[start Records provided]
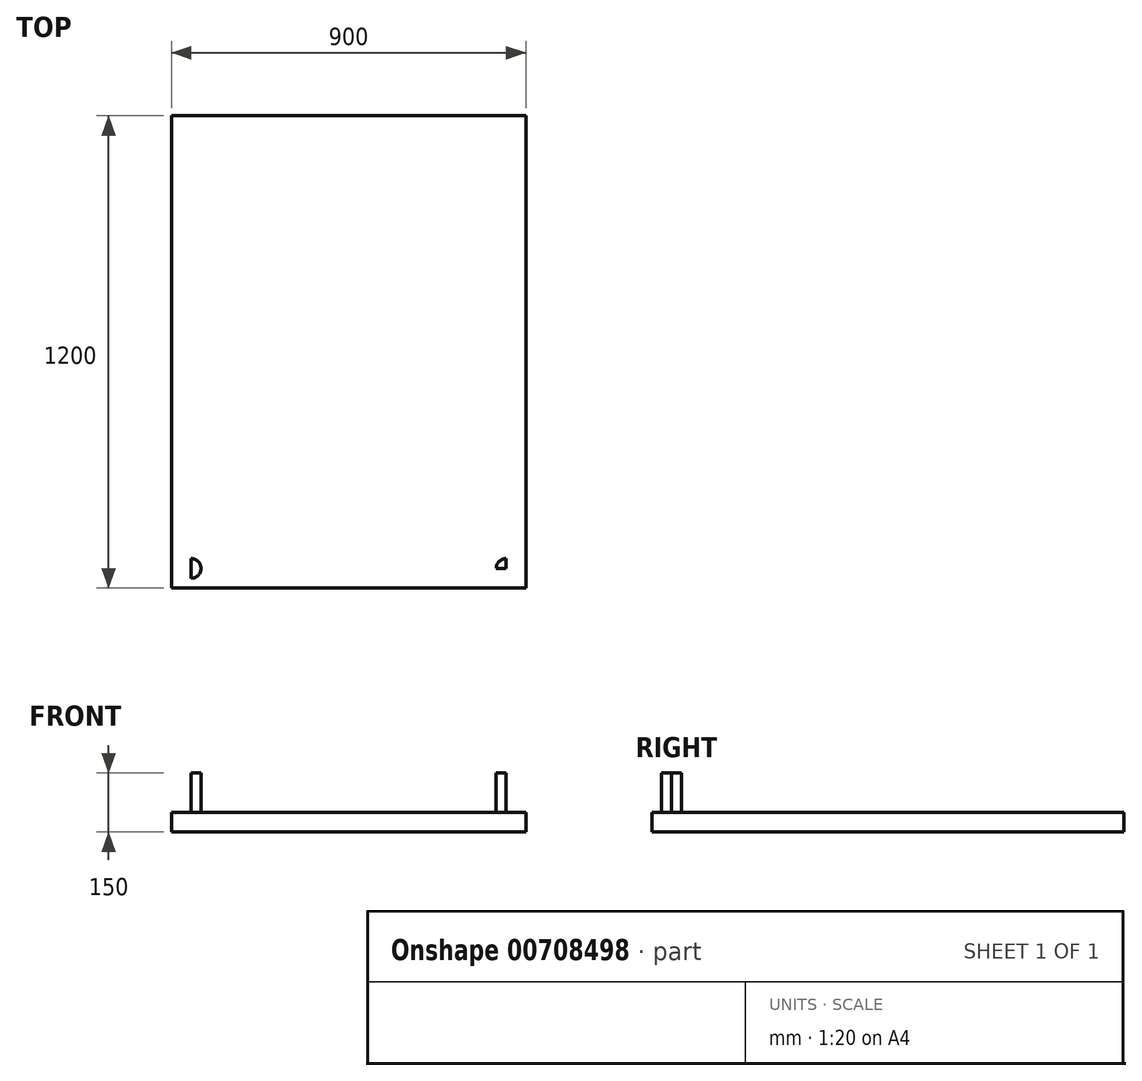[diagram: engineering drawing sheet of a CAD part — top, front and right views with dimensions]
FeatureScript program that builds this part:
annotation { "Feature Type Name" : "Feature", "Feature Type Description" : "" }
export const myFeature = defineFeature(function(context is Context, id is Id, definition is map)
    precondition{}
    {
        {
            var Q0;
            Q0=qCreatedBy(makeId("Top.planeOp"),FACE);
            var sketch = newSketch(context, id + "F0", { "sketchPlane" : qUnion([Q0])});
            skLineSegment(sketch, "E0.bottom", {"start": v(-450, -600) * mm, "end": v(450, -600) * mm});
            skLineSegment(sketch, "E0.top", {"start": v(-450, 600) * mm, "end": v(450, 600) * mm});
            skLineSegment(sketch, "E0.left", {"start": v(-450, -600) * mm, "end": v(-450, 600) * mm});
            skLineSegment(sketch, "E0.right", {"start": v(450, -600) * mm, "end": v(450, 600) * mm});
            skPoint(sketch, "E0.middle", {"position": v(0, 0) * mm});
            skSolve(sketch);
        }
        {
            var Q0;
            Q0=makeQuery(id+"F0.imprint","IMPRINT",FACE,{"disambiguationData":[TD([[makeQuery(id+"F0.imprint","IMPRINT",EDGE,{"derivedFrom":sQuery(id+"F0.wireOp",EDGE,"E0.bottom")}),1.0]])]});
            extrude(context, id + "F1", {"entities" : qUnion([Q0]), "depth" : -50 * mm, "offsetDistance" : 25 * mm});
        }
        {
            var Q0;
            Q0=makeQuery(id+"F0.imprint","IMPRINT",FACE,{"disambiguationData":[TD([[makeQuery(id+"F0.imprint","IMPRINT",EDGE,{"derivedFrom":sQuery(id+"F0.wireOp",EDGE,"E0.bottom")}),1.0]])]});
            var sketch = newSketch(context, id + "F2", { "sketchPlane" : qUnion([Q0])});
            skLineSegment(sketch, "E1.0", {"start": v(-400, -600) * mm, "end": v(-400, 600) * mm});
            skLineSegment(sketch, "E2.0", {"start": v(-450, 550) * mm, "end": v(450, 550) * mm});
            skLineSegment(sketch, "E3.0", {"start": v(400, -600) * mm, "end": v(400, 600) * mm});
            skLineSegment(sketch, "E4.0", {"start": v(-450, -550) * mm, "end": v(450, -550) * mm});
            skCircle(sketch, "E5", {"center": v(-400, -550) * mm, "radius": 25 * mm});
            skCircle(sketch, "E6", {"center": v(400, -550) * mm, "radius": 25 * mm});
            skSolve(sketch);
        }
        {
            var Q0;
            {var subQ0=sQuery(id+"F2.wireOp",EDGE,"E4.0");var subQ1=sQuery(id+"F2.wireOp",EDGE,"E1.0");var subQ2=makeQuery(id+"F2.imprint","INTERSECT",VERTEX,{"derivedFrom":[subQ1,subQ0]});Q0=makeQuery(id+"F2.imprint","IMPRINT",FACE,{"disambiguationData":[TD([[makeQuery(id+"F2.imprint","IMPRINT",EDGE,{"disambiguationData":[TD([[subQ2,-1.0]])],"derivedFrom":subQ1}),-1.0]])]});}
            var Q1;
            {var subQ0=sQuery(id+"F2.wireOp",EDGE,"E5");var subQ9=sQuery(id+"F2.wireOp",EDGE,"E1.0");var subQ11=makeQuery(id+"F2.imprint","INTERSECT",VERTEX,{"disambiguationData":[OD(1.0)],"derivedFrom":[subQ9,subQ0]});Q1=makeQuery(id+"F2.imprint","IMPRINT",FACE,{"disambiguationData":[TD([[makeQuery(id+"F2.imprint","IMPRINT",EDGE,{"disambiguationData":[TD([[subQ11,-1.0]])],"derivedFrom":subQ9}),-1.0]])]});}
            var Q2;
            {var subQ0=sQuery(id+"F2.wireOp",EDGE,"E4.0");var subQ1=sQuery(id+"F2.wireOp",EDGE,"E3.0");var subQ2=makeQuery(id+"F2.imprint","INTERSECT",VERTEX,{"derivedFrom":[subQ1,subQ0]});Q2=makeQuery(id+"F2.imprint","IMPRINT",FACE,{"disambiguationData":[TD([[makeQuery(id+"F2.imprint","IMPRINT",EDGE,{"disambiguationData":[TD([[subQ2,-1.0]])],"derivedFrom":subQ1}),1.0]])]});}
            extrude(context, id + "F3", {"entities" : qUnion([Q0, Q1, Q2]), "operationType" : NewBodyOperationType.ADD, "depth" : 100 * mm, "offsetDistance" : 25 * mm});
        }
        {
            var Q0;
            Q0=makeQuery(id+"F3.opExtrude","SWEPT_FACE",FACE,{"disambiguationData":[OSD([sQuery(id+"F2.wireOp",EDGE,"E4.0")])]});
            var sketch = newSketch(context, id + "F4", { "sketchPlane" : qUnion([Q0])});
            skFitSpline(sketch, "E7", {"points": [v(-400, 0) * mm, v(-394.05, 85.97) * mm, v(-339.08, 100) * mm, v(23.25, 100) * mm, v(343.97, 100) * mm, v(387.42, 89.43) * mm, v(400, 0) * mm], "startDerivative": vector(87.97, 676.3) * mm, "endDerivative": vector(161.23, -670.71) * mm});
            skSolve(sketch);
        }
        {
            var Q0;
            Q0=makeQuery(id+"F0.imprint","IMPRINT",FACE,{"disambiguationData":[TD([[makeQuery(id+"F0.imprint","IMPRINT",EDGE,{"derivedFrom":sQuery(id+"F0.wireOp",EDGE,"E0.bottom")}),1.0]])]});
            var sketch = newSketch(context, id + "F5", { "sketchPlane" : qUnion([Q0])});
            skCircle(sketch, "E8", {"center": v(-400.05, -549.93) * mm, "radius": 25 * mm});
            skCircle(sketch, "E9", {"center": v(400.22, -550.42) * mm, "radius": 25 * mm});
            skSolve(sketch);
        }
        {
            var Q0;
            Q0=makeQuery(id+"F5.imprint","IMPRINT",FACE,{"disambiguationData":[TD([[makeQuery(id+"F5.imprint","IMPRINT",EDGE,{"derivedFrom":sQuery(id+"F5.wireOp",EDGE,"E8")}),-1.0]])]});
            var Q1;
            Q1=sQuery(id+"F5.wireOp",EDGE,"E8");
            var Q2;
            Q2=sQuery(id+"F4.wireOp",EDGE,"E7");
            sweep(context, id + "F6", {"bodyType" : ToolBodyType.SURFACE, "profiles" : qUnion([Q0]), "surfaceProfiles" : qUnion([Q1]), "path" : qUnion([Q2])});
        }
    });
[end Records provided]
[start Records provided]
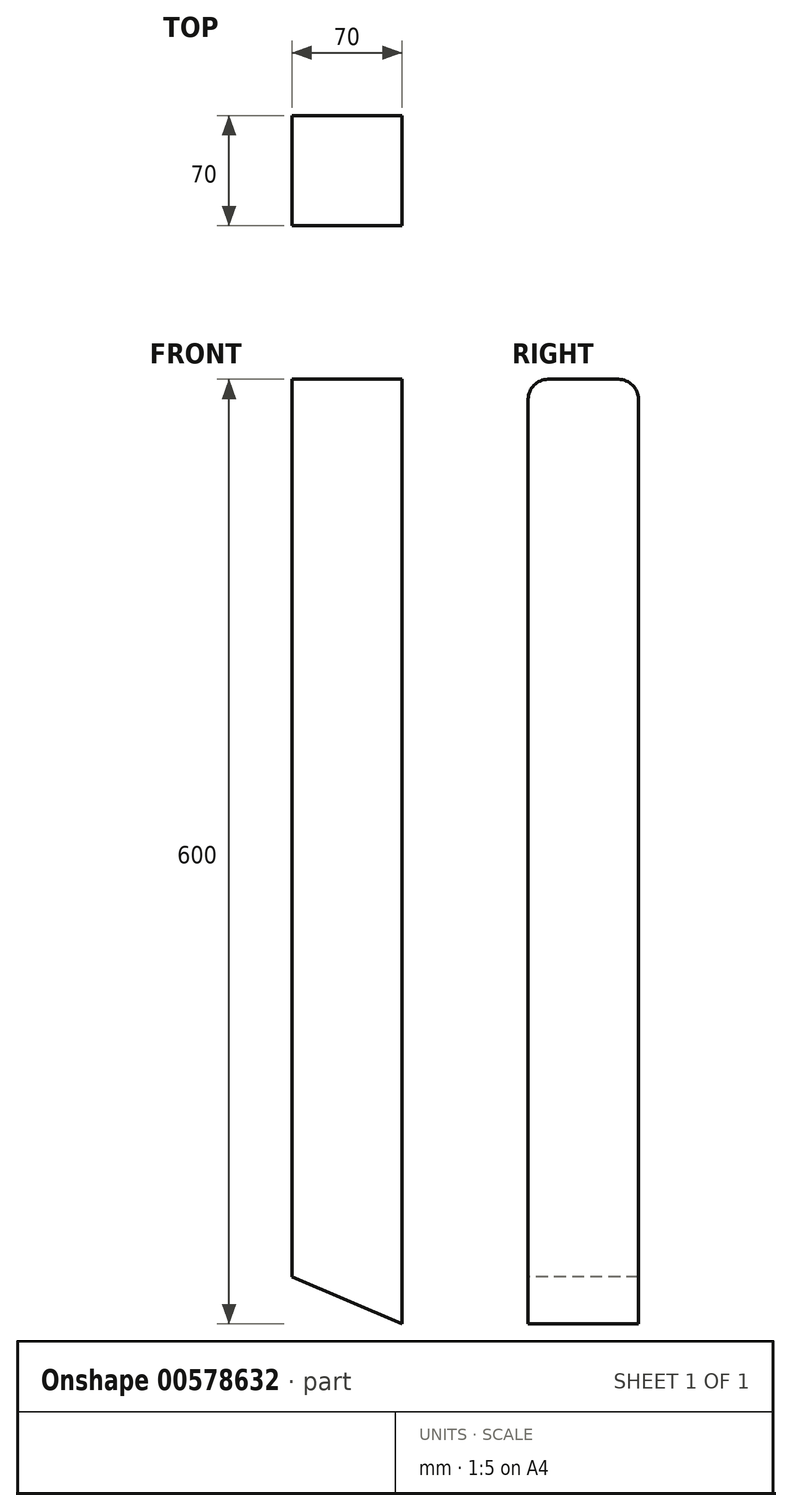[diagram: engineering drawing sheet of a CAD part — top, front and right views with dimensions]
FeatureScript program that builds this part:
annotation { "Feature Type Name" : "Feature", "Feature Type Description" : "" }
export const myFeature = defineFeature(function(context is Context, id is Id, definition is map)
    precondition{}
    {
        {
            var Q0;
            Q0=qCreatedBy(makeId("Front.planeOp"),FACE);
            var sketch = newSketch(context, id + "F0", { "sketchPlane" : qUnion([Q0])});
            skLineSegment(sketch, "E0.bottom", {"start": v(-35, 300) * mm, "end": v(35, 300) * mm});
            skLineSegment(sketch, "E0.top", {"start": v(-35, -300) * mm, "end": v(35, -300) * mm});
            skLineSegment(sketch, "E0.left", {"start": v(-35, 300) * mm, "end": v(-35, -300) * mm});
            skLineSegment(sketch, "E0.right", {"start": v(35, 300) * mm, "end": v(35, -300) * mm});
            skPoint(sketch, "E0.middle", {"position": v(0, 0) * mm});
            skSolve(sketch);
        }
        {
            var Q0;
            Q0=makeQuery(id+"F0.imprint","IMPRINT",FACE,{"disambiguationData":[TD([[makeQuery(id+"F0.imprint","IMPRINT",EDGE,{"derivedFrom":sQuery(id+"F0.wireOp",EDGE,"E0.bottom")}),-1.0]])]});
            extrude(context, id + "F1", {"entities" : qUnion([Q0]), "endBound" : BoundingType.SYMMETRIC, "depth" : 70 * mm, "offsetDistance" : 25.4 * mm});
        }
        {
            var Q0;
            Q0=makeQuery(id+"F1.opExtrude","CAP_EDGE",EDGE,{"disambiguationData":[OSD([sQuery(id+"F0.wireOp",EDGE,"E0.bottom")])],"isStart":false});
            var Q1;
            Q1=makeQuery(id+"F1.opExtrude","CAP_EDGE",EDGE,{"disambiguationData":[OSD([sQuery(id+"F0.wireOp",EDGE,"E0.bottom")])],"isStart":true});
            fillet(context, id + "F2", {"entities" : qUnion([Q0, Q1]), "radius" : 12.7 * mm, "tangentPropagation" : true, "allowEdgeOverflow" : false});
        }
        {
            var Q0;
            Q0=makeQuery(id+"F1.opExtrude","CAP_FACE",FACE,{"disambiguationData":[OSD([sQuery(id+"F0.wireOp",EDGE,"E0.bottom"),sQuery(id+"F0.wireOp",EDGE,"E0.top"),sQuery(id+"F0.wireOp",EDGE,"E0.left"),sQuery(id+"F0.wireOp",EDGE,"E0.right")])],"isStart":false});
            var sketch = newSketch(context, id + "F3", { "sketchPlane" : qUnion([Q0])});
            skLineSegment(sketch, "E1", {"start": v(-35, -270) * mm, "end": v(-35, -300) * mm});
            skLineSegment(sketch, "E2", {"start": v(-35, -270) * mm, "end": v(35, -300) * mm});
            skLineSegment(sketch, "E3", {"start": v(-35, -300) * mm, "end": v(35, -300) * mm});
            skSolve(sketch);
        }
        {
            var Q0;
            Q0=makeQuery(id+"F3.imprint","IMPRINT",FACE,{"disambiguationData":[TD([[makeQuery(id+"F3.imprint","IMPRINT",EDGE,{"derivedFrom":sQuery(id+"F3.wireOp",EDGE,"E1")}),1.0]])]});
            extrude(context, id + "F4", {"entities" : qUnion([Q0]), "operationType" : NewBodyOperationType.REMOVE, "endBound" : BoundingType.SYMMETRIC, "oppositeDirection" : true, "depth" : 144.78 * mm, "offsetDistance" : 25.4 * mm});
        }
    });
[end Records provided]
→ **Directions for this task**: Return each line from the two blocks above that contains the string "true". Matching is case-sensitive.

→ **Finished exercise**:
            Q1=makeQuery(id+"F1.opExtrude","CAP_EDGE",EDGE,{"disambiguationData":[OSD([sQuery(id+"F0.wireOp",EDGE,"E0.bottom")])],"isStart":true});
            fillet(context, id + "F2", {"entities" : qUnion([Q0, Q1]), "radius" : 12.7 * mm, "tangentPropagation" : true, "allowEdgeOverflow" : false});
            extrude(context, id + "F4", {"entities" : qUnion([Q0]), "operationType" : NewBodyOperationType.REMOVE, "endBound" : BoundingType.SYMMETRIC, "oppositeDirection" : true, "depth" : 144.78 * mm, "offsetDistance" : 25.4 * mm});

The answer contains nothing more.